++++ Text extract
Chapter 6 considers Mark Murphy's objection to what Almeida calls "property-identical divine command theory" (PDCT) -- a theory espoused by, among others, Robert Adams. PDCT identifies moral obligations with God's commands. Murphy argues that PDCT is incompatible with the conjunction of two plausible principles: that moral facts strongly supervene on nonmoral ones, and that God could command different things in the context of the same nonmoral situation. Chapter 6 is Almeida's rejoinder to Murphy.
I don't understand why Almeida thinks that his 1' ("the totality of facts T hold at tn and God commands S to do A at tn") and 2' ("it is impossible that the same totality of facts T hold at tn and God does not command S to do A at tn") on page 115 are compatible with the Free Command Thesis (i.e., the proposition that God could command different things in the same nonmoral situation) and the Supervenience Thesis (the proposition that moral facts strongly supervene on nonmoral facts). The argument he gives for this claim does not seem at all convincing. There may be some equivocation on the part of the author with respect to whether or not divine commands are moral facts.
++++++++
++++ Records shown
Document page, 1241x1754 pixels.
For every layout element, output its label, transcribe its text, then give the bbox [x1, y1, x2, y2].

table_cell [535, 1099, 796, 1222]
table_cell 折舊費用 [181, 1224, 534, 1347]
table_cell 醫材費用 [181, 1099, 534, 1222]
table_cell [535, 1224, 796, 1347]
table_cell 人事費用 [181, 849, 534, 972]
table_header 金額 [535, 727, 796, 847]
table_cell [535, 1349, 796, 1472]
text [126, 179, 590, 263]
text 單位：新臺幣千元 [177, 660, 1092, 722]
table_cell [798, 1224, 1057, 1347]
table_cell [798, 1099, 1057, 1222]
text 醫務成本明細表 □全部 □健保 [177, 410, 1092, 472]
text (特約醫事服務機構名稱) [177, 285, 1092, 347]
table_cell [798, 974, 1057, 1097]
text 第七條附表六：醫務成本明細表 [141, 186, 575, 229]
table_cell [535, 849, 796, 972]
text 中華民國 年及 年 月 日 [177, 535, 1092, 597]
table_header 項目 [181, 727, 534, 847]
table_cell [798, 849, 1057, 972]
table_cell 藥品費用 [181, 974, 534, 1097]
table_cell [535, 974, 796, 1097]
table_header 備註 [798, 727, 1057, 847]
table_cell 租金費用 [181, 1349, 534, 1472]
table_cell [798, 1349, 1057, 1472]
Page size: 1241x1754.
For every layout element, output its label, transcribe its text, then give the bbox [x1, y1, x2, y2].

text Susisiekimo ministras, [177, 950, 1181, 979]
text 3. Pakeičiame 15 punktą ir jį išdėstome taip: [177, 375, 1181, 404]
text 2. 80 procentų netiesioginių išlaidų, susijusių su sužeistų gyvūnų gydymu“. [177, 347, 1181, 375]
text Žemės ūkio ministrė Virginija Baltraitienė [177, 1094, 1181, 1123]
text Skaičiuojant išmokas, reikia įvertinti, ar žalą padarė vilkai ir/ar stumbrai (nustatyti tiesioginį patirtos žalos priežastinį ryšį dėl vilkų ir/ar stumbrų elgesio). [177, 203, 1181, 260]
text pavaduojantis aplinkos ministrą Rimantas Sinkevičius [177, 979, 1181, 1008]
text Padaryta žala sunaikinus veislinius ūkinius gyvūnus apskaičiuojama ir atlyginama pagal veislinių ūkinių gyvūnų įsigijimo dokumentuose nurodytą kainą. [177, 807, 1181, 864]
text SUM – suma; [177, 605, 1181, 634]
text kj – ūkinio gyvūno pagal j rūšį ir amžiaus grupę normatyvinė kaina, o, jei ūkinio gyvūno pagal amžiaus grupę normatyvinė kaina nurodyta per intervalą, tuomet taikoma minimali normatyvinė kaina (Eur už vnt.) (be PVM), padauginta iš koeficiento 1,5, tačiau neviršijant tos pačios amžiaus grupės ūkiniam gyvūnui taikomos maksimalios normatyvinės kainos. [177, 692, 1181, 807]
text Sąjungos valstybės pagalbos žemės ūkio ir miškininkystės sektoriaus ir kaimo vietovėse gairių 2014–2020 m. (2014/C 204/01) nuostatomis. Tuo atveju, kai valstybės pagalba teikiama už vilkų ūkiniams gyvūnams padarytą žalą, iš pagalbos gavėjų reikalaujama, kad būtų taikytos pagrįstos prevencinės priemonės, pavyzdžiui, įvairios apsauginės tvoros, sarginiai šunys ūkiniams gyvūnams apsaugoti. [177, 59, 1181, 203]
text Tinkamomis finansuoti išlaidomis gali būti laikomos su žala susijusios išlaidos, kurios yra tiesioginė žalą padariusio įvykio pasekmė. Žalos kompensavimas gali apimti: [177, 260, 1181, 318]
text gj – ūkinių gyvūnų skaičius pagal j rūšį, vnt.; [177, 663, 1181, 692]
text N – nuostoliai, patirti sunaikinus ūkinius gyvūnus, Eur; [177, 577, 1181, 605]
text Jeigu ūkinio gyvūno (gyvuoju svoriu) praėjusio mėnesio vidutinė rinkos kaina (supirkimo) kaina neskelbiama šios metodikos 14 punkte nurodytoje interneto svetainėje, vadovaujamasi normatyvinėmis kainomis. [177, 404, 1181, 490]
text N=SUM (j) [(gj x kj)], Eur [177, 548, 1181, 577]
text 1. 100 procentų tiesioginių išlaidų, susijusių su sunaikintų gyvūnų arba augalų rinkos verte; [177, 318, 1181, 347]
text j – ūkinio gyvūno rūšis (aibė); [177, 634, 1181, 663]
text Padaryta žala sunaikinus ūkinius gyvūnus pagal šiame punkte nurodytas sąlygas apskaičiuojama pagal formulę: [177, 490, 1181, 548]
++++++++
*Exercise instructions:*
1. Could you retype the rows starting at "text Susisiekimo ministras, [177, 950, 1181, 979]" and ending at "text Sąjungos valstybės"?
2. How would you continue the passage on divine command theory from the point where it stops?
The rows have nothing to do with the passage on divine command theory.

*Set of answers:*
1.
text Susisiekimo ministras, [177, 950, 1181, 979]
text 3. Pakeičiame 15 punktą ir jį išdėstome taip: [177, 375, 1181, 404]
text 2. 80 procentų netiesioginių išlaidų, susijusių su sužeistų gyvūnų gydymu“. [177, 347, 1181, 375]
text Žemės ūkio ministrė Virginija Baltraitienė [177, 1094, 1181, 1123]
text Skaičiuojant išmokas, reikia įvertinti, ar žalą padarė vilkai ir/ar stumbrai (nustatyti tiesioginį patirtos žalos priežastinį ryšį dėl vilkų ir/ar stumbrų elgesio). [177, 203, 1181, 260]
text pavaduojantis aplinkos ministrą Rimantas Sinkevičius [177, 979, 1181, 1008]
text Padaryta žala sunaikinus veislinius ūkinius gyvūnus apskaičiuojama ir atlyginama pagal veislinių ūkinių gyvūnų įsigijimo dokumentuose nurodytą kainą. [177, 807, 1181, 864]
text SUM – suma; [177, 605, 1181, 634]
text kj – ūkinio gyvūno pagal j rūšį ir amžiaus grupę normatyvinė kaina, o, jei ūkinio gyvūno pagal amžiaus grupę normatyvinė kaina nurodyta per intervalą, tuomet taikoma minimali normatyvinė kaina (Eur už vnt.) (be PVM), padauginta iš koeficiento 1,5, tačiau neviršijant tos pačios amžiaus grupės ūkiniam gyvūnui taikomos maksimalios normatyvinės kainos. [177, 692, 1181, 807]
text Sąjungos valstybės pagalbos žemės ūkio ir miškininkystės sektoriaus ir kaimo vietovėse gairių 2014–2020 m. (2014/C 204/01) nuostatomis. Tuo atveju, kai valstybės pagalba teikiama už vilkų ūkiniams gyvūnams padarytą žalą, iš pagalbos gavėjų reikalaujama, kad būtų taikytos pagrįstos prevencinės priemonės, pavyzdžiui, įvairios apsauginės tvoros, sarginiai šunys ūkiniams gyvūnams apsaugoti. [177, 59, 1181, 203]

2.
Chapter 7 discusses puzzles that arise for the view that God assigns different people to different afterlives according to their degrees of goodness/evil. But what if the moral deserts of two people are very nearly the same? Must they then receive the same assignment? Almeida provides reasons why he thinks not.
Finally, chapter 8 considers various nonstandard theories about possible worlds and the universe in the context of trying to reconcile God's perfection with the imperfections in the actual world. Almeida considers, for example, Lewis's modal realism, and Donald Turner's idea that the actual world might be a "multiverse", or complex of universes. One possible objection to appealing to modal realism, however, is that, strictly speaking, it does not allow for the necessary existence of God, since it does not allow for the transworld identity of persons.
Given limitations of space, I have not been able fully to convey the sheer density and variety of argument in this monograph. The overall impression one gets from it is of a veritable avalanche of Zeno-like puzzles and paradoxes, many of which arise from contexts involving infinities -- hence, the analogy with Zeno -- and many of which bear some connection to the problem of evil. Philosophers of religion with a metaphysical bent will find much of interest here.